PROBLEM TO SOLVE
Reproduce verbatim the lines of the data from the line containing "What is the difference" through the final line of the data, including both of those lines, and omit the pictures from your answer.

SOURCE DATA

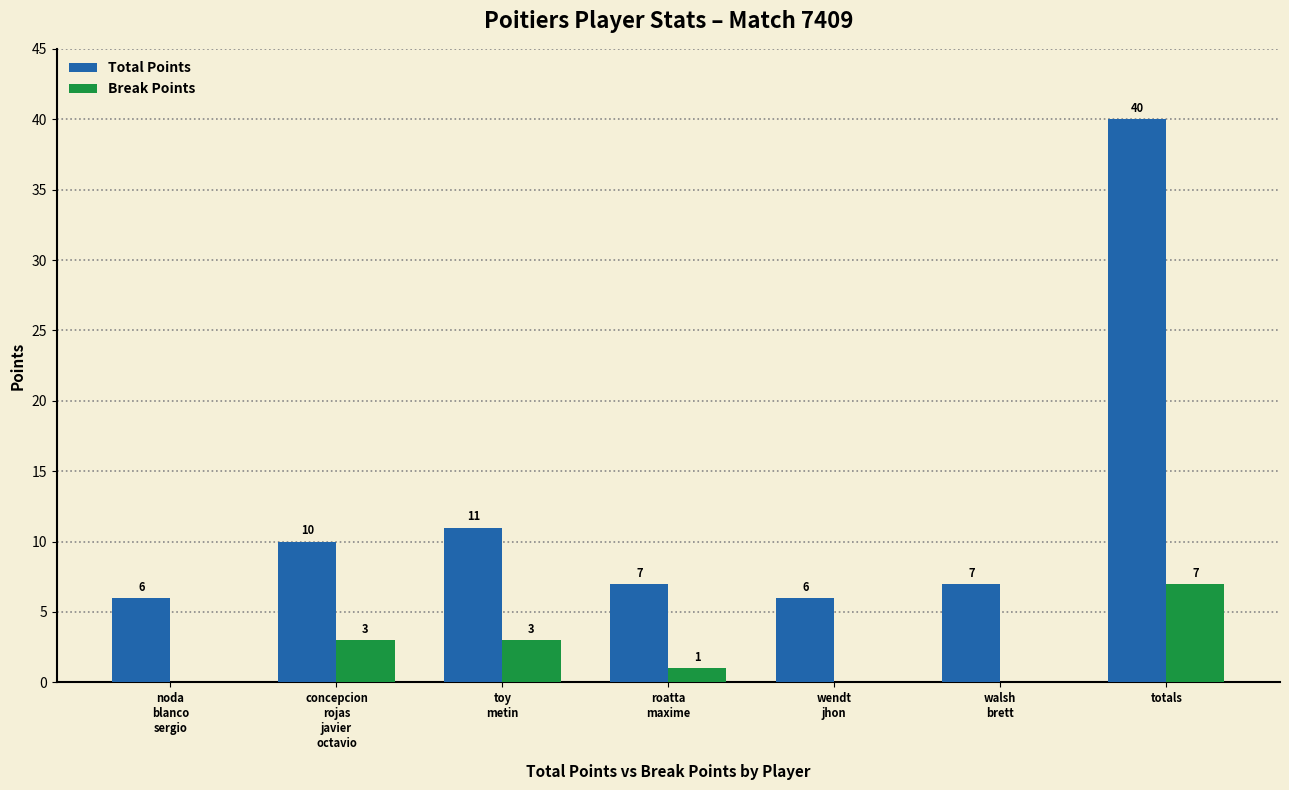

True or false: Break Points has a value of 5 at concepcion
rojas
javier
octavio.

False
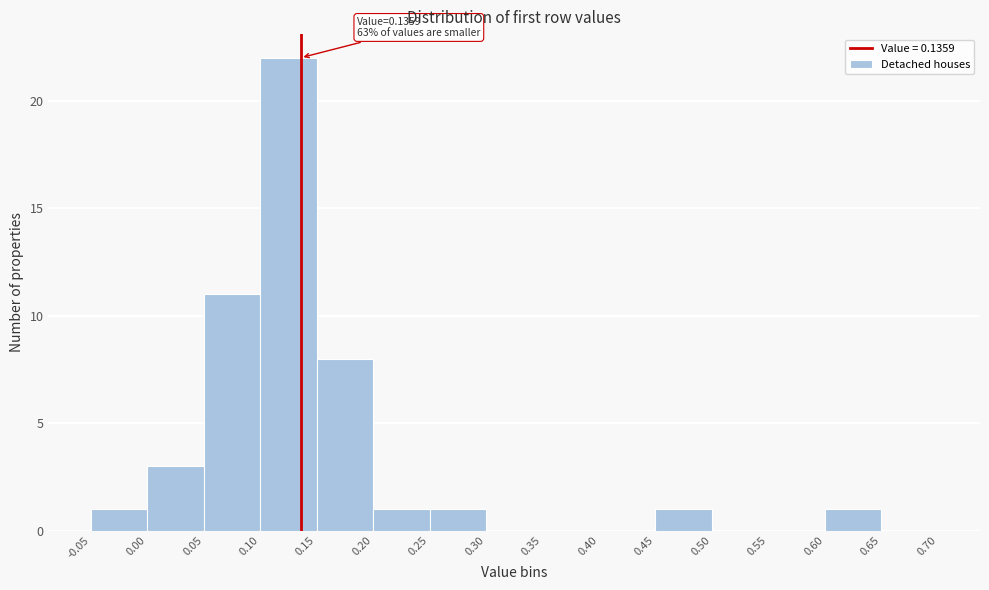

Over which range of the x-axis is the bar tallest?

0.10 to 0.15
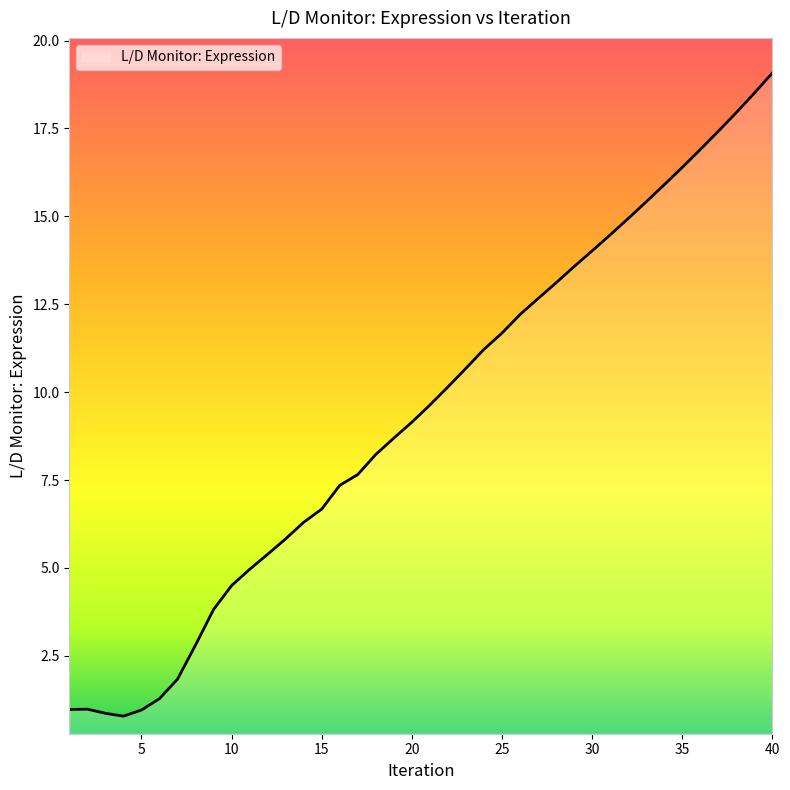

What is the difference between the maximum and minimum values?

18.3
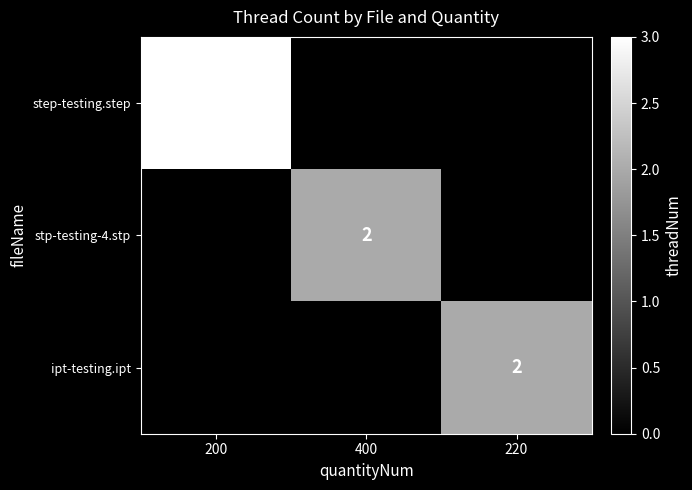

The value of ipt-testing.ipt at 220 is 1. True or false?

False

WRITTEN RESPONSE
What is the difference between the maximum and minimum values?

18.3

The value of ipt-testing.ipt at 220 is 1. True or false?

False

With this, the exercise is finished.